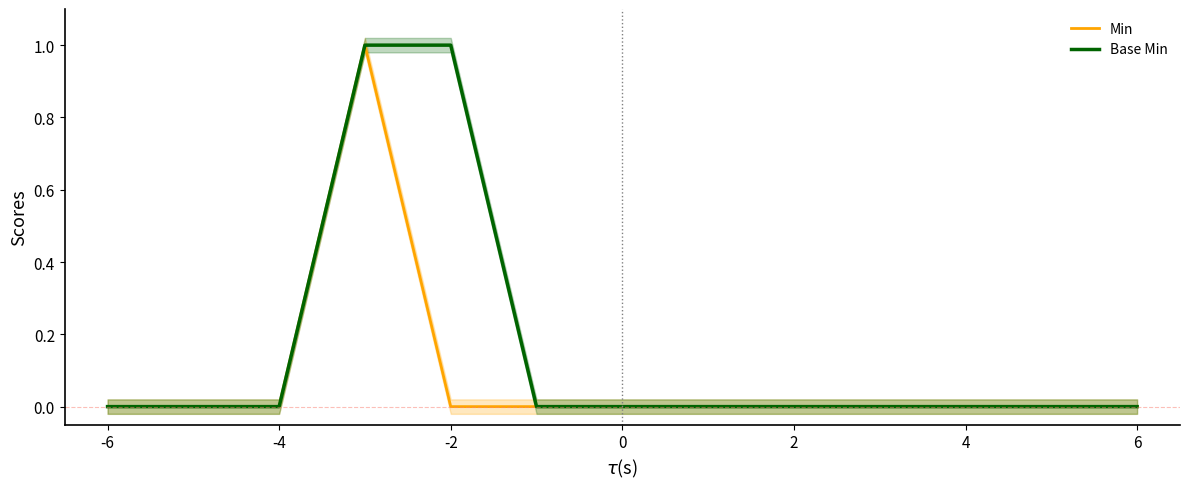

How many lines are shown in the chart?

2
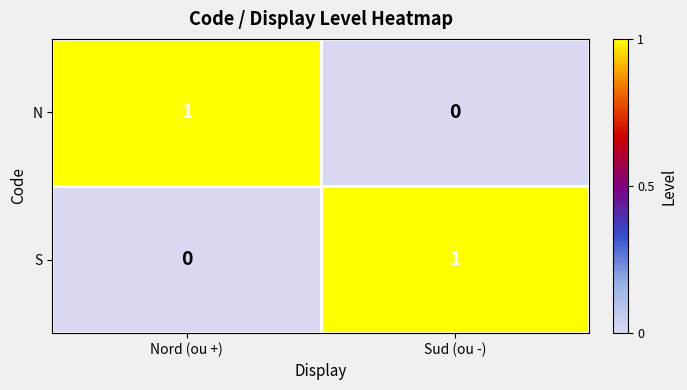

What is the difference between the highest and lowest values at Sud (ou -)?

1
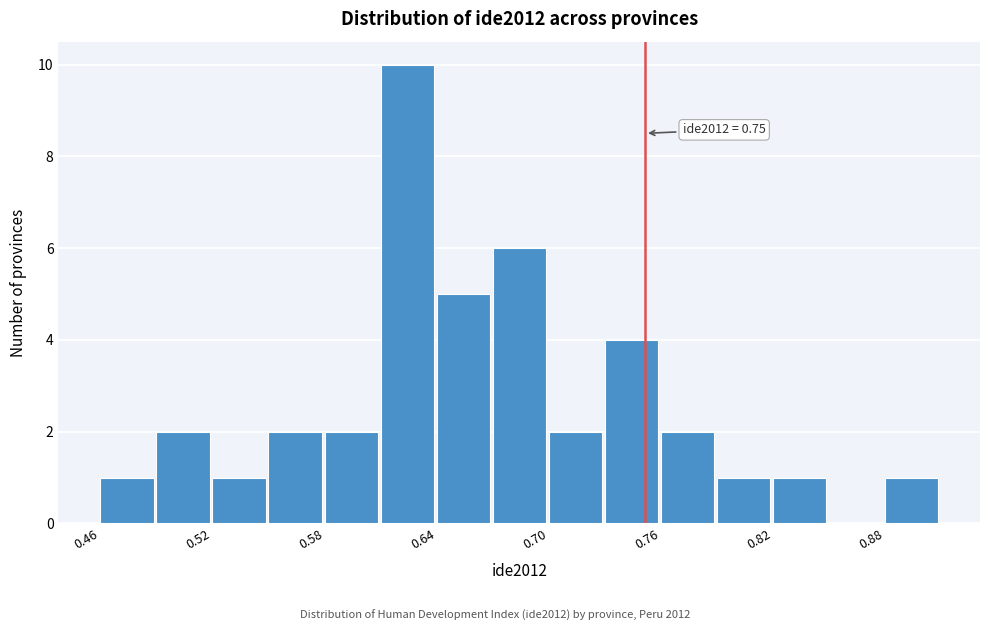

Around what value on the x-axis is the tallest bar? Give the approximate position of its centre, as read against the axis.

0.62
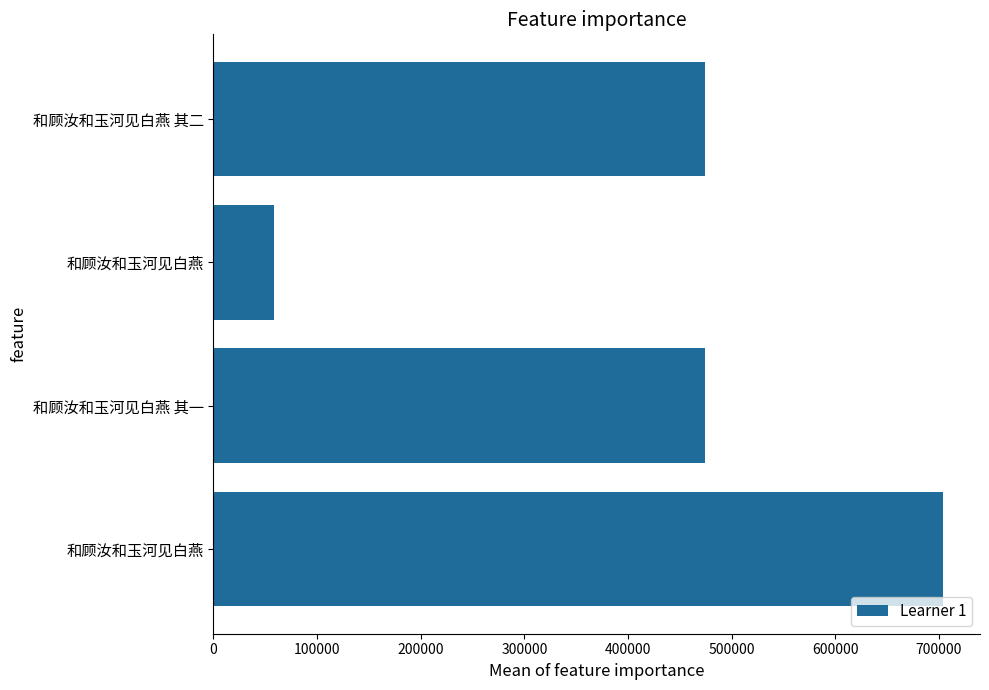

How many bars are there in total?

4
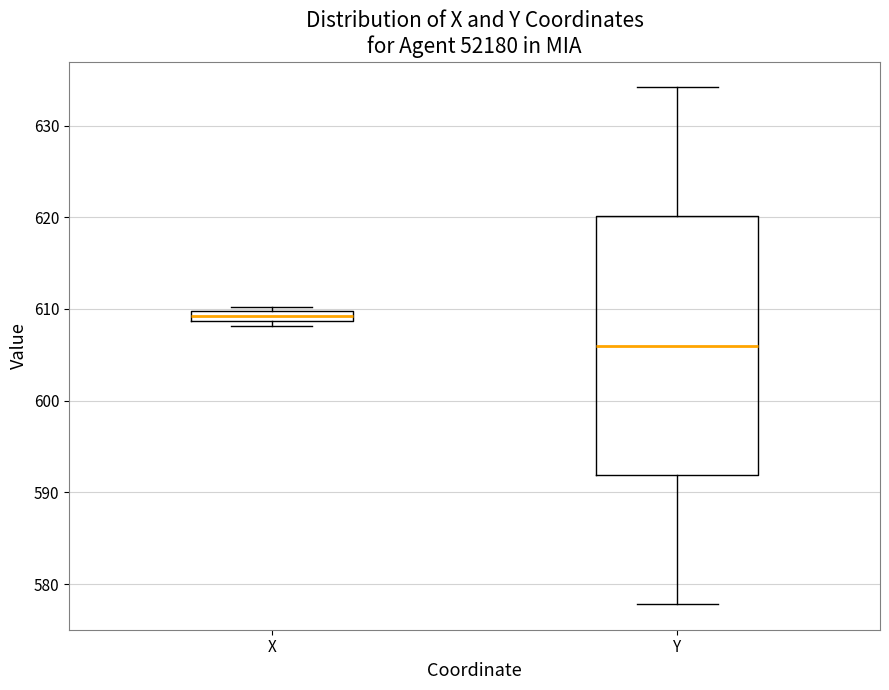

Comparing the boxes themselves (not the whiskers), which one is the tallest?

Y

○ ○ ○ ○ ○ ○ ○

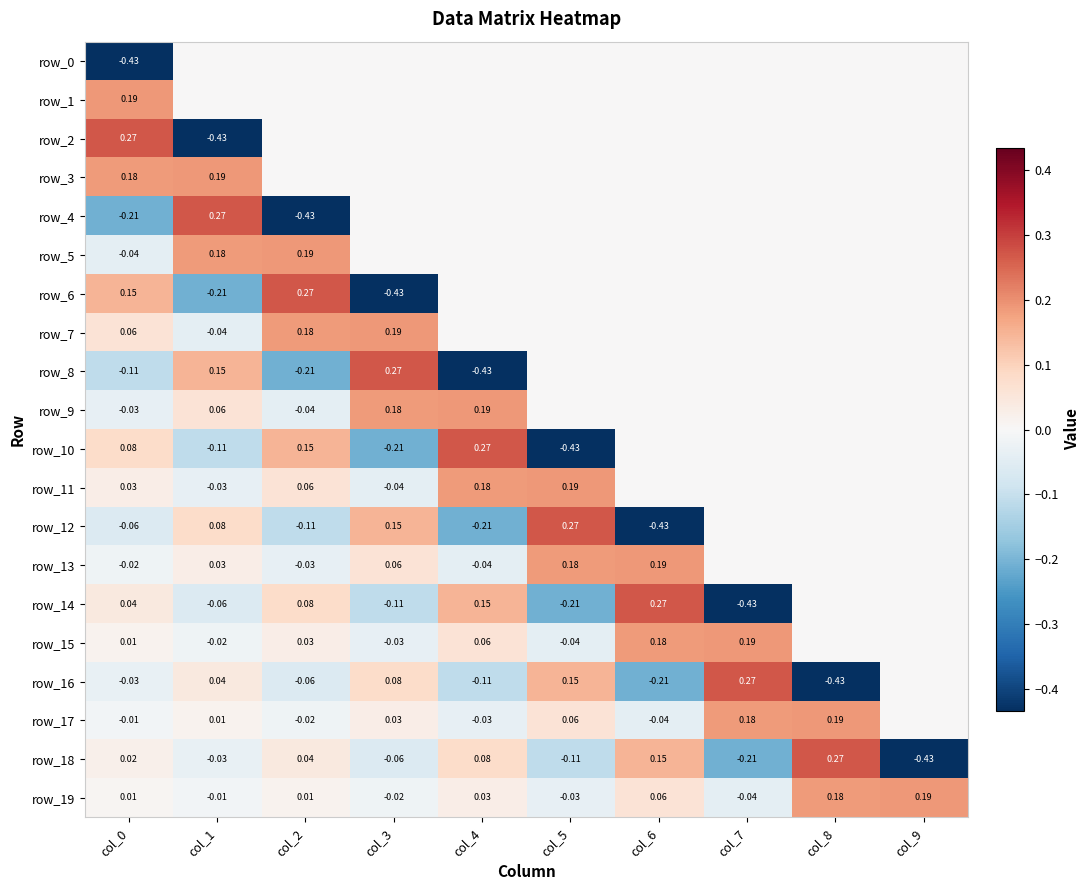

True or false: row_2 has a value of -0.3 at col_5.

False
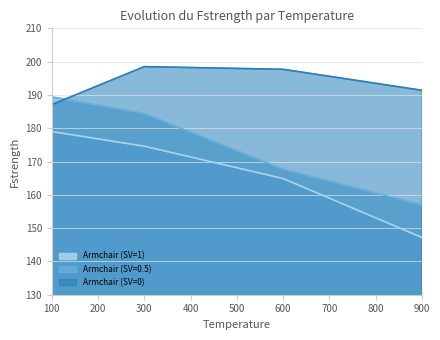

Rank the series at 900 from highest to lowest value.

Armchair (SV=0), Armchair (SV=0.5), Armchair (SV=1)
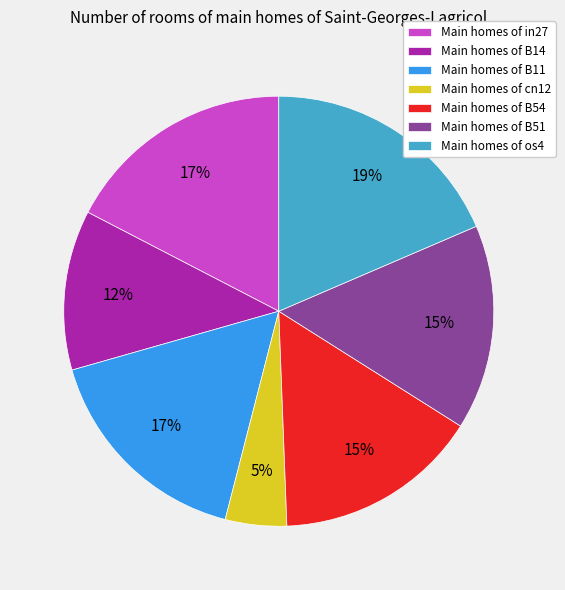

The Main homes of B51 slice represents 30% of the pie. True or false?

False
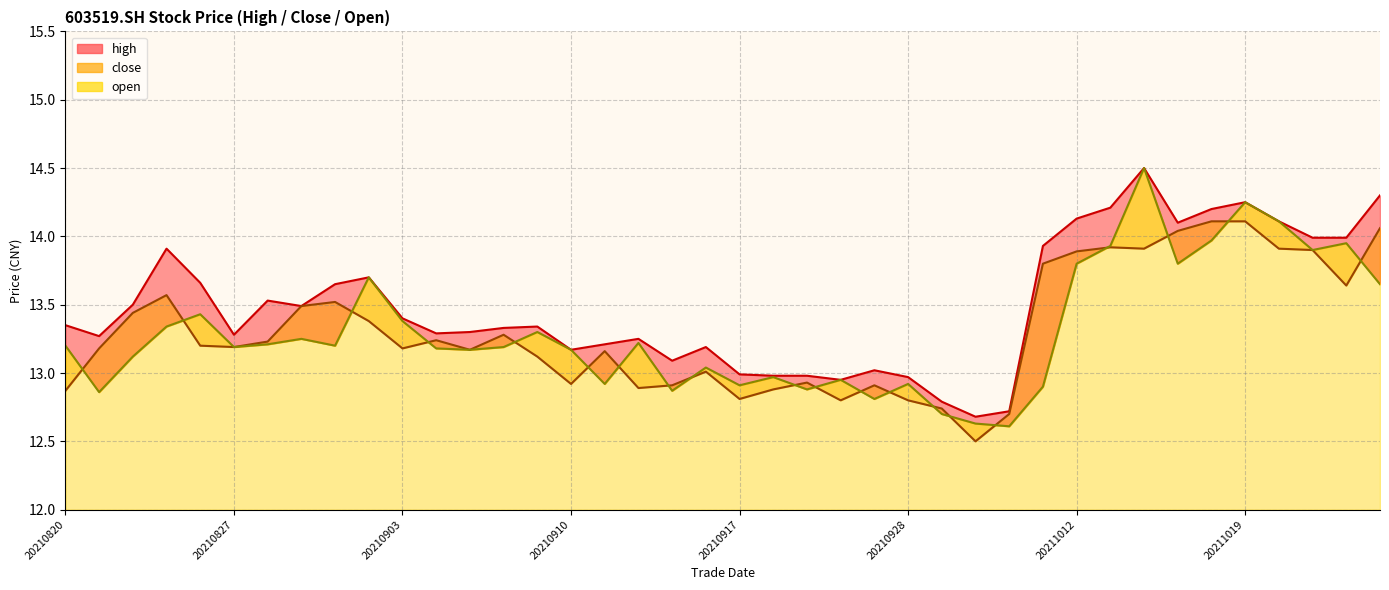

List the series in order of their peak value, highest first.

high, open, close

○ ○ ○ ○ ○ ○ ○

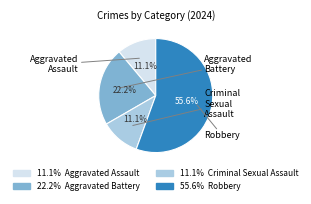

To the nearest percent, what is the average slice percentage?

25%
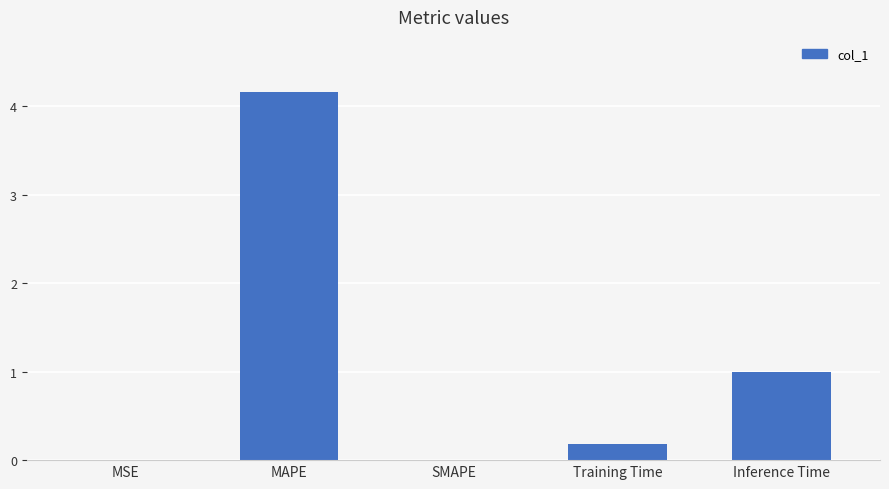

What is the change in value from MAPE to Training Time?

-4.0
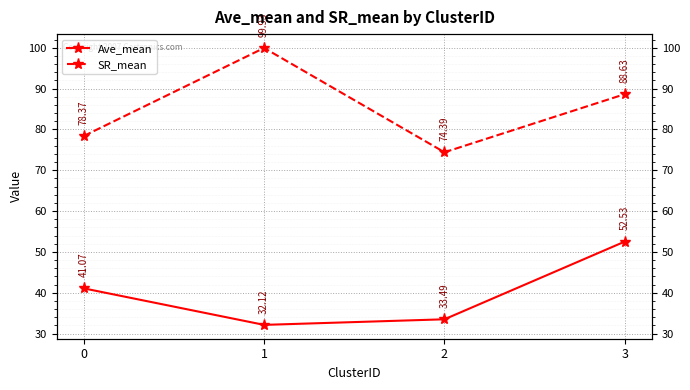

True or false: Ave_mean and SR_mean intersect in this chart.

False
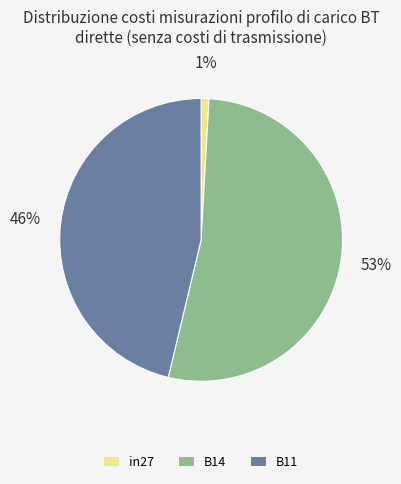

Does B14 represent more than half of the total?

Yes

○ ○ ○ ○ ○ ○ ○

> Activity: Update the entries from the line with "How many lines are shown in the chart?" to the line with "Comparing the boxes" by changing "tallest" to "highest" and leaving everything else unchanged. Omit the pictures from your answer.

> Answer:
How many lines are shown in the chart?

2

What is the difference between the highest and lowest values at Sud (ou -)?

1

Around what value on the x-axis is the highest bar? Give the approximate position of its centre, as read against the axis.

0.62

How many bars are there in total?

4

Comparing the boxes themselves (not the whiskers), which one is the highest?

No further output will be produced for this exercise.